L’administration gabonaise a tout d’un fourre-tout au sein duquel gravitent des individus à la capacité de nuisance exemplaire. Marchands d’illusions, imposteurs, charlatans ; truands de haut vol…, aidés par des complicités internes ou externes contre des prébendes indument acquises, réussissent à se faire une place au sein de cette administration qui devient le repère de la fripouille la plus abjecte. Le compatriote Serge Olivier Nzikoué est un bel échantillon à loger dans ce registre, tant ses ‘’exploits’’, d’une rare singularité, méritent de figurer dans le livre des records Guinness.

L’homme qui a tout d’un psychopathe dangereux, avait réussi un ‘’exploit’’ : celui d’enfariner la plus haute administration du pays qui l’avait recruté et l’avait affecté à la Garde Républicaine pour y exercer comme pilote. Son contrat de travail en poche, l’homme arpentait les maquis de la capitale vêtu de son uniforme de pilote. Un peu comme s’il voulait convaincre ceux qui doutaient encore de son statut ; brandissant à la moindre occasion son contrat de travail qui devenait tel un passe-droit. Mais cette mise en scène ne fut que de courte durée, puisque mis à l’épreuve, son savoir-faire supposé s’avérait contre-productif. La Présidence de la République mit ainsi fin à son contrat de travail ; assorti d’une note placardée au poste d’entrée de la Présidence de la République interdisant l’imposteur l’accès au sein des services de cette haute institution. A croire un forcené, après sa déchéance, l’homme passait le plus clair de son temps à se ruer dans les brancards et à hurler au complot.

 

Conscient que le pot aux roses a été découvert, pour sauver la face, le sieur Serge Olivier Nzikoué qui ne manque pas de tours de passe-passe, se fabrique une stature de pilote de ligne au Congo Brazzaville. Puis il se livre à de grotesques montages photographiques. Il publie sur sa page face-book des photos sur lesquelles on le voit dans son uniforme de pilote dans un cockpit puis, disparait comme par miracle des radars. Lorsqu’il réapparait, c’est dans la capitale éthiopienne Addis Abeba où il dit outrageusement suivre des cours de pilotage sur Boeing. La seule Académie qui forme les pilotes sur Boeing en Ethiopie est l’Abyssinia Flight Academy qui n’a jamais compté dans ses effectifs très réduits et très sélectifs un certain Serge Olivier Nzikoué. Le seul gabonais ayant été formé dans cette école très élitiste est un jeune homme du nom de Boussamba qui travaille actuellement comme pilote de ligne sur Boeing à la compagnie ‘’Ethiopian air line’’. Après cette villégiature hors du Gabon et de retour au pays, il se découvre d’autres talents. Il va se recycler dans la vente illicite de terrains.
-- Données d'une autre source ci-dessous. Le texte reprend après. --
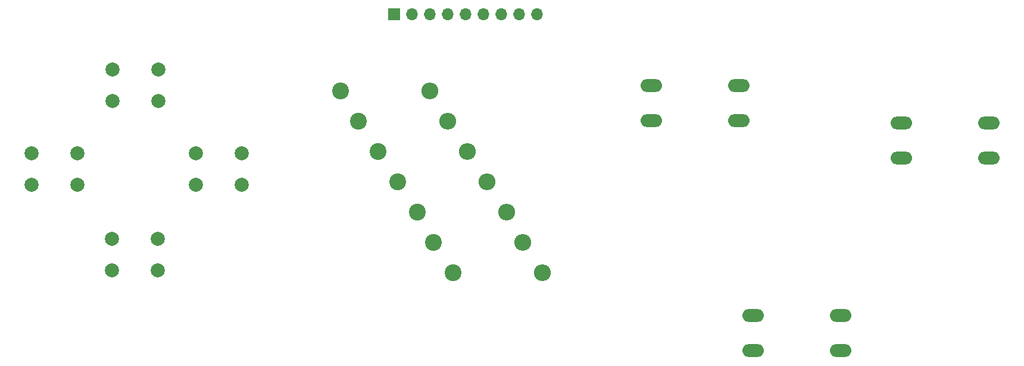
<source format=gbs>
G04 #@! TF.GenerationSoftware,KiCad,Pcbnew,(5.1.10)-1*
G04 #@! TF.CreationDate,2022-08-15T16:43:16+01:00*
G04 #@! TF.ProjectId,BMO Buttons,424d4f20-4275-4747-946f-6e732e6b6963,rev?*
G04 #@! TF.SameCoordinates,Original*
G04 #@! TF.FileFunction,Soldermask,Bot*
G04 #@! TF.FilePolarity,Negative*
%FSLAX46Y46*%
G04 Gerber Fmt 4.6, Leading zero omitted, Abs format (unit mm)*
G04 Created by KiCad (PCBNEW (5.1.10)-1) date 2022-08-15 16:43:16*
%MOMM*%
%LPD*%
G01*
G04 APERTURE LIST*
%ADD10O,2.400000X2.400000*%
%ADD11C,2.400000*%
%ADD12O,3.048000X1.850000*%
%ADD13C,2.000000*%
%ADD14O,1.700000X1.700000*%
%ADD15R,1.700000X1.700000*%
G04 APERTURE END LIST*
D10*
X145288000Y-107442000D03*
D11*
X132588000Y-107442000D03*
D12*
X190554000Y-117856000D03*
X190554000Y-122856000D03*
X178054000Y-117856000D03*
X178054000Y-122856000D03*
X199136000Y-95424000D03*
X199136000Y-90424000D03*
X211636000Y-95424000D03*
X211636000Y-90424000D03*
X163576000Y-90090000D03*
X163576000Y-85090000D03*
X176076000Y-90090000D03*
X176076000Y-85090000D03*
D13*
X81938000Y-94742000D03*
X81938000Y-99242000D03*
X75438000Y-94742000D03*
X75438000Y-99242000D03*
X93368000Y-106934000D03*
X93368000Y-111434000D03*
X86868000Y-106934000D03*
X86868000Y-111434000D03*
X105306000Y-94742000D03*
X105306000Y-99242000D03*
X98806000Y-94742000D03*
X98806000Y-99242000D03*
X93472000Y-82804000D03*
X93472000Y-87304000D03*
X86972000Y-82804000D03*
X86972000Y-87304000D03*
D10*
X148082000Y-111760000D03*
D11*
X135382000Y-111760000D03*
D10*
X143002000Y-103124000D03*
D11*
X130302000Y-103124000D03*
D10*
X140208000Y-98806000D03*
D11*
X127508000Y-98806000D03*
D10*
X137414000Y-94488000D03*
D11*
X124714000Y-94488000D03*
D10*
X134620000Y-90170000D03*
D11*
X121920000Y-90170000D03*
D10*
X132080000Y-85852000D03*
D11*
X119380000Y-85852000D03*
D14*
X147320000Y-74930000D03*
X144780000Y-74930000D03*
X142240000Y-74930000D03*
X139700000Y-74930000D03*
X137160000Y-74930000D03*
X134620000Y-74930000D03*
X132080000Y-74930000D03*
X129540000Y-74930000D03*
D15*
X127000000Y-74930000D03*
M02*

</source>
L’homme est sous le coup de poursuites judiciaires pour escroquerie.

 

Alors que les affaires devant les juridictions compétentes sont pendantes, il réussit un nouveau tour de manivelle. Il se fait recruter en qualité d’expert en aéronautique à l’Agence des catastrophes aériennes où il occupe le poste de Directeur adjoint. Une structure attachée au ministère des Transports. Fort de cette fonction, monsieur vit désormais dans une bulle convaincu que son heure a enfin sonné ; il multiplie les initiatives en lieu et place de son chef hiérarchique. Par des voies sinueuses, il réussit à obtenir des fiches bleues et les distribue à une dizaine de chômeurs à qui il promet de peser de son poids pour l’obtention des postes budgétaires à la Fonction publique. Mais pour ces pôvres bougres en quête d’emplois, l’attente se fait longue. Ils commencent à douter de l’individu. Pour ne pas faire douter de lui et face à la pression qui monte, il engage un sniper, un certain Wilfrid Kombé. Sous la plume de ce dernier et sous sa dicté et en bon mythomane, le journaliste en herbe, sans sourciller et sans prendre la peine de recouper l’information, va s’empresser d’écrire que c’est le ministre de tutelle qui bloque les recrutements pourtant en très bonne voie. Ces jeunes gens qui inondent la toile, s’emballent contre le ministre des Transports qui, pour eux, est l’empêcheur d’avancer. Au ministère de tutelle, on tombe des nues. Après enquête, on réalise que c’est le sieur Serge Olivier Nzikoué qui est à la manœuvre. Mais à quelles fins ? S’interrogent certains qui voient l’œuvre d’une main noire, et que Nzikoué ne serait qu’un instrument au service de ceux qui, comme lui, caressent le rêve de revenir aux affaires.